2013 › Trails

TRAILS

2013

Opvoeding en familiefactoren: The impact of parenting styles on adolescent alcohol use: the TRAILS study

Auteurs: Visser L, De Winter AF, Vollebergh WAM, Verhulst FC, Reijneveld SA

Wat was al bekend over dit onderwerp

  • Alhoewel de autonomie toeneemt tijdens de overgang naar de adolescentie, blijven ouders belangrijk voor de ontwikkeling van de adolescent.
  • Drie kernaspecten van opvoeding zijn overbescherming, emotionele warmte en rejectie.
  • Deze kernaspecten kunnen invloed hebben op alcoholgebruik, echter de literatuur hierover laat geen afdoende bewijs zien. 

Wat deze studie toevoegt

  • Alhoewel het verband zwak is, hebben adolescenten die overbescherming bij hun ouders rapporteren een verhoogd risico om regelmatig alcohol te gaan gebruiken.

Opvoeding en familiefactoren: The dopamine receptor D4 and familial loading interact with perceived parenting in predicting externalizing behavior problems in early adolescence

Auteurs: Marsman R, Oldehinkel AJ, Ormel J, Buitelaar JK

Hoewel externaliserende gedragsproblemen over het algemeen behoorlijk stabiel blijken te zijn bij adolescenten, kan het exacte verloop van externaliserende gedragsproblemen van persoon tot persoon verschillen. In dit onderzoek werd allereerst nagegaan wat de voorspellende waarde van opvoeding van ouders op latere externaliserende gedragsproblemen bij adolescenten is. Daarnaast werd onderzocht of geslacht en het al dat niet hebben van een genetisch risico de eventuele relatie tussen opvoeding en externaliserende gedragsproblemen beïnvloedt (modereert). Genetisch risico werd enerzijds gebaseerd op de mate waarin ouders van de adolescent zelf externaliserende gedragsproblemen ervaren en anderzijds op het al dan niet aanwezig zijn van het DRD4 7-repeat en het DRD4 4-repeat allel.
Van een groep van 1768 10- tot 12-jarigen uit het TRAILS onderzoek is allereerst nagegaan hoe zij de opvoeding van hun ouders ervaren (mate van afwijzing, warmte en overbescherming). Daarnaast werd op diezelfde leeftijd de mate van externaliserende gedragsproblemen bepaald door middel van zowel een ouderrapportage (CBCL) als zelfrapportage (YSR); twee en een half jaar later werd deze problemen nog eens op dezelfde wijze bepaald. Ook hebben de ouders gerapporteerd in welke mate zij zelf externaliserende gedragsproblemen ervaren. Tenslotte werd er bloed afgenomen bij de adolescenten voor DNA onderzoek.

▸ Uit te voeren: Herhaal alstublieft woordelijk het stuk uit de tekst over de TRAILS-studie tussen "Opvoeding en familiefactoren: The impact" en "van de adolescent.", beide inbegrepen.

▸ Aangeleverde gegevens:

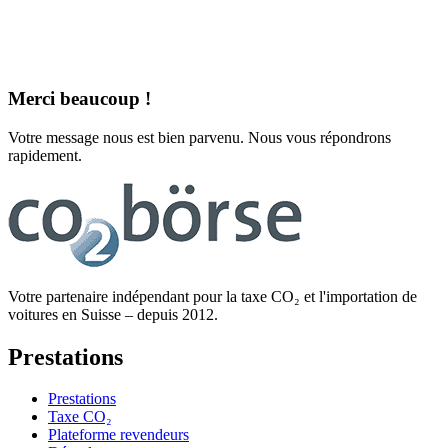
Merci beaucoup !
Votre message nous est bien parvenu. Nous vous répondrons
rapidement.
Votre partenaire indépendant pour la taxe CO₂ et l'importation de
voitures en Suisse – depuis 2012.
Prestations
Prestations
Taxe CO₂
Plateforme revendeurs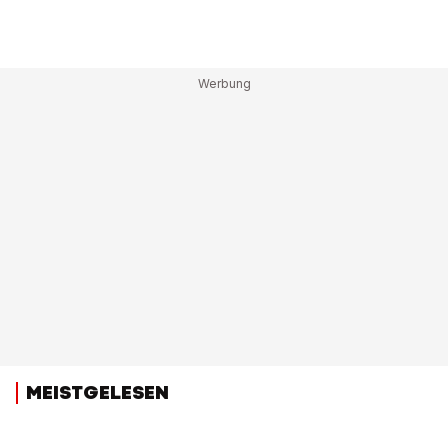
MEISTGELESEN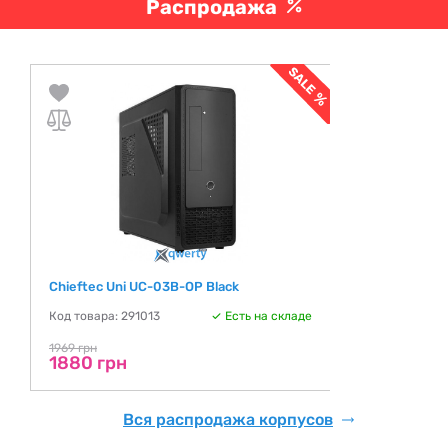
Распродажа
Chieftec Uni UC-03B-OP Black
Код товара: 291013
Есть на складе
1969 грн
1880 грн
Вся распродажа корпусов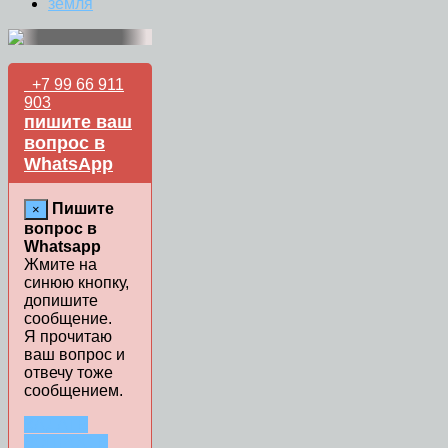
земля
+7 99 66 911
903
пишите ваш
вопрос в
WhatsApp
Пишите
×
вопрос в
Whatsapp
Жмите на
синюю кнопку,
допишите
сообщение.
Я прочитаю
ваш вопрос и
отвечу тоже
сообщением.
ЗАДАТЬ
ВОПРОС В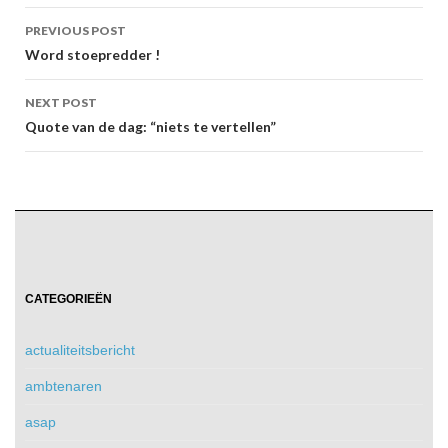
Post
PREVIOUS POST
navigation
Word stoepredder !
NEXT POST
Quote van de dag: “niets te vertellen”
CATEGORIEËN
actualiteitsbericht
ambtenaren
asap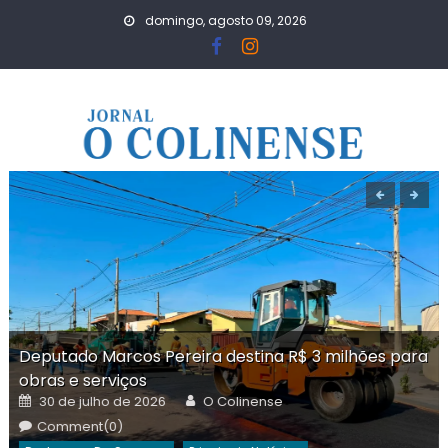
Skip
domingo, agosto 09, 2026
to
content
Deputado Marcos Pereira destina R$ 3 milhões para
obras e serviços
Posted
Author
30 de julho de 2026
O Colinense
on
Comment(0)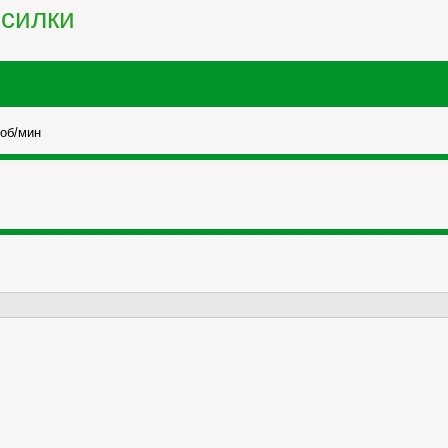
силки
 об/мин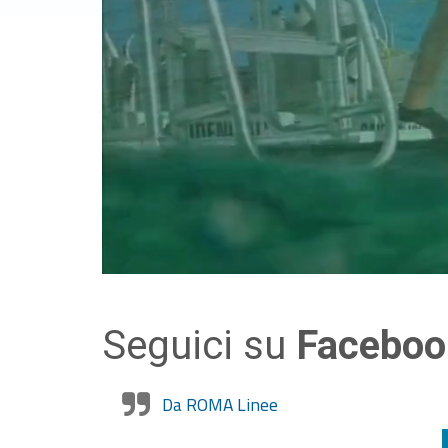
Seguici su
Faceboo
Da ROMA Linee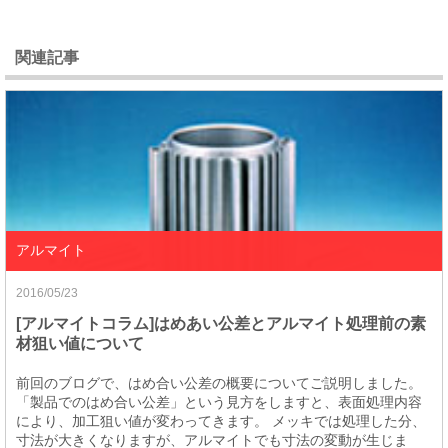
関連記事
アルマイト
2016/05/23
[アルマイトコラム]はめあい公差とアルマイト処理前の素
材狙い値について
前回のブログで、はめ合い公差の概要についてご説明しました。
「製品でのはめ合い公差」という見方をしますと、表面処理内容
により、加工狙い値が変わってきます。 メッキでは処理した分、
寸法が大きくなりますが、アルマイトでも寸法の変動が生じま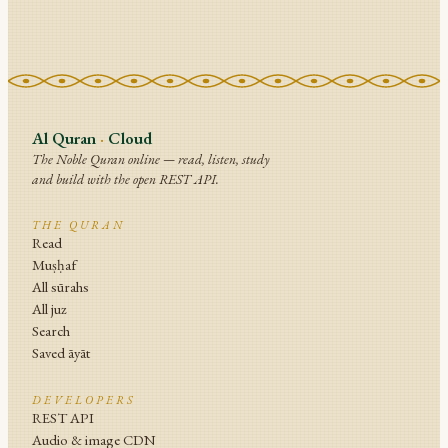
Al Quran
·
Cloud
The Noble Quran online — read, listen, study
and build with the open REST API.
THE QURAN
Read
Muṣḥaf
All sūrahs
All juz
Search
Saved āyāt
DEVELOPERS
REST API
Audio & image CDN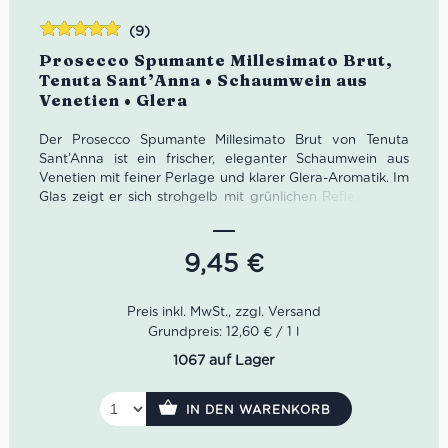
(9)
Bewertet
Prosecco Spumante Millesimato Brut,
mit
5.00
von
Tenuta Sant’Anna • Schaumwein aus
5
Venetien • Glera
Der Prosecco Spumante Millesimato Brut von Tenuta
Sant’Anna ist ein frischer, eleganter Schaumwein aus
Venetien mit feiner Perlage und klarer Glera-Aromatik. Im
Glas zeigt er sich strohgelb mit grünlichen Reflexen und
duftet nach Akazienblüten, Apfel, Pfirsich und feinen
floralen Noten. Ein lebendiger italienischer Prosecco Brut
– perfekt als Aperitif, zu Antipasti, Fischgerichten, Risotto
9,45
€
und allen Momenten, die ein bisschen mehr Glanz
verdienen.
Farbe: Strohgelb mit grünlichen Reflexen
Grundpreis: 12,60 € / 1 l
Geruch: Akazienblüten, Apfel, Pfirsich, florale Noten
1067 auf Lager
Geschmack: frisch, fruchtig, lebhaft perlend, elegant
Rebsorte: Glera
Idealer Versandkarton: 21 Flaschen
IN DEN WARENKORB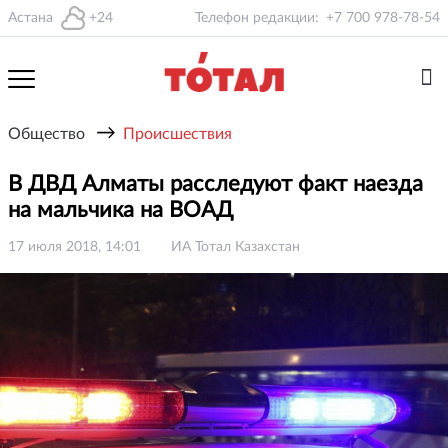
Астана
+24
Телефон редакции:
+7 700 978-78-54
→
Общество
Происшествия
В ДВД Алматы расследуют факт наезда
на мальчика на ВОАД
17 июля 2018, 14:01
ИА Тотал Казахстан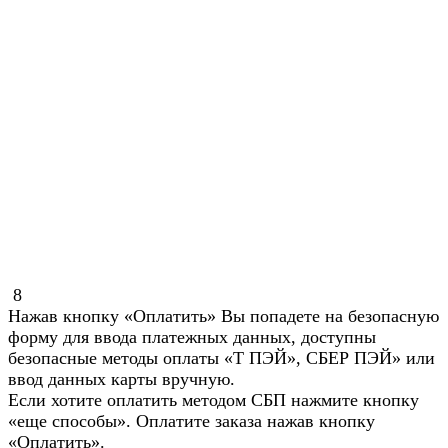
8
Нажав кнопку «Оплатить» Вы попадете на безопасную
форму для ввода платежных данных, доступны
безопасные методы оплаты «Т ПЭЙ», СБЕР ПЭЙ» или
ввод данных карты вручную.
Если хотите оплатить методом СБП нажмите кнопку
«еще способы». Оплатите заказа нажав кнопку
«Оплатить».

▸ Definitief antwoord:
Opvoeding en familiefactoren: The impact of parenting styles on adolescent alcohol use: the TRAILS study

Auteurs: Visser L, De Winter AF, Vollebergh WAM, Verhulst FC, Reijneveld SA

Wat was al bekend over dit onderwerp

  • Alhoewel de autonomie toeneemt tijdens de overgang naar de adolescentie, blijven ouders belangrijk voor de ontwikkeling van de adolescent.